**Task statement**. Could you return every line of the material that contains the word "ankle"?

**Available data**.
━━━━━━━━

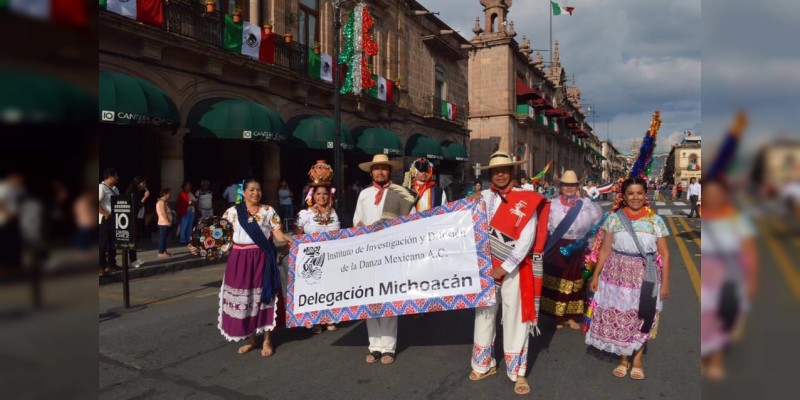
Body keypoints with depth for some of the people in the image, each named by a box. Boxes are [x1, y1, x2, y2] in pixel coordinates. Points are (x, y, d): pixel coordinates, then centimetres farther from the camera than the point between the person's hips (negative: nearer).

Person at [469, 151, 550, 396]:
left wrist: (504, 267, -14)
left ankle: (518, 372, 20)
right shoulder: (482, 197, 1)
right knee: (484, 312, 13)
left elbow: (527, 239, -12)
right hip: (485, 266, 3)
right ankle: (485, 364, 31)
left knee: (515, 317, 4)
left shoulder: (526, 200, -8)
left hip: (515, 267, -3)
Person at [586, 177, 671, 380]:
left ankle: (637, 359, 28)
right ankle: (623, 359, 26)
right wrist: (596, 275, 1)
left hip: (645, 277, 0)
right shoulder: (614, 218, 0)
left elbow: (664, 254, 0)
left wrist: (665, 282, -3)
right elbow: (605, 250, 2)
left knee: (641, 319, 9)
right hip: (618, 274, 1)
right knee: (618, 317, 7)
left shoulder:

━━━━━━━━

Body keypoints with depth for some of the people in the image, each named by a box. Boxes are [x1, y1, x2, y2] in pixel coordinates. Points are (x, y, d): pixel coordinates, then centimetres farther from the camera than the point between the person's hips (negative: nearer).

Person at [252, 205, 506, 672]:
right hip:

━━━━━━━━

**Problem solution**.
left ankle: (518, 372, 20)
right ankle: (485, 364, 31)
left ankle: (637, 359, 28)
right ankle: (623, 359, 26)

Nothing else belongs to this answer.